Excerpt:
================================

The people receiving $750 are neither all workers nor consumers of the businesses being taxed.
Sure as an aggregate I bet at least one Oregonian is a consumer/worker of any business with >$25M of income but if you don't spend at least 25k ($750 * (1/0.03)) at businesses making over >$25M then you're coming out ahead if prices go up by 3% at _just_ those specific businesses.
If corporations can just increase prices with whatever percent they need to offset some tax, why don't they just increase prices with 5% or 500% already, and pocket the profit, despite there being no tax that requires the increase? Seems like an obvious thing to do, and the incentive is totally there (free profit).
I still don't understand why sales tax is so popular instead of taxing on cooperate profits. Sales taxes create all the problems, the tax is passed directly onto customers, and the administrative costs are higher.

================================

Tasks to perform:
(1) Rewrite the dataset entries, substituting "selfie booth" for each instance of "photo booth" and changing nothing else. Omit the pictures from your version.
(2) Extend the comments on taxing large businesses to fund $750 payments, starting after the last sentence shown.

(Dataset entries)
================================

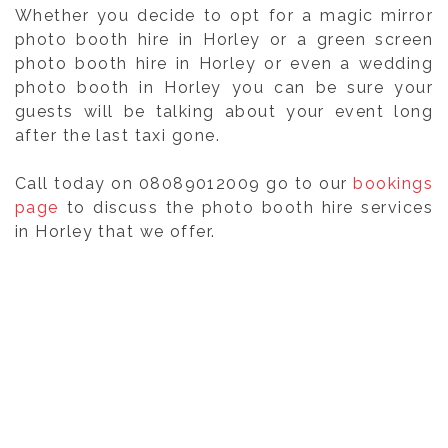
Whether you decide to opt for a magic mirror
photo booth hire in Horley or a green screen
photo booth hire in Horley or even a wedding
photo booth in Horley you can be sure your
guests will be talking about your event long
after the last taxi gone.
Call today on 08089012009 go to our
bookings
page
to discuss the photo booth hire services
in Horley that we offer.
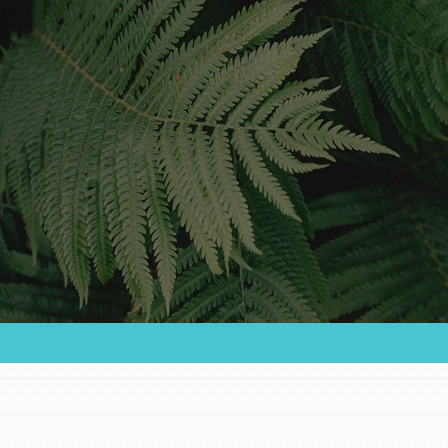
Youth Council USA
Get In Touch
FAQs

================================

Answers in order:
(1)
Whether you decide to opt for a magic mirror
selfie booth hire in Horley or a green screen
selfie booth hire in Horley or even a wedding
selfie booth in Horley you can be sure your
guests will be talking about your event long
after the last taxi gone.
Call today on 08089012009 go to our
bookings
page
to discuss the selfie booth hire services
in Horley that we offer.
Youth Council USA
Get In Touch
FAQs

(2)
It is definitely easier to audit profit taxes that has to follow a standard protocol than checking every transaction. Do we expect the auditor to call random customers whether they purchased bread on November 17 last year?
What exactly is easier about auditing profits, when they are the difference between a claimed number (income) and another claimed number (expenses), whereas sales tax is literally printed on receipts?
Thats why you hear about megacorps paying $0 in (profit) tax, but you never hear about anyone "dodging" sales tax.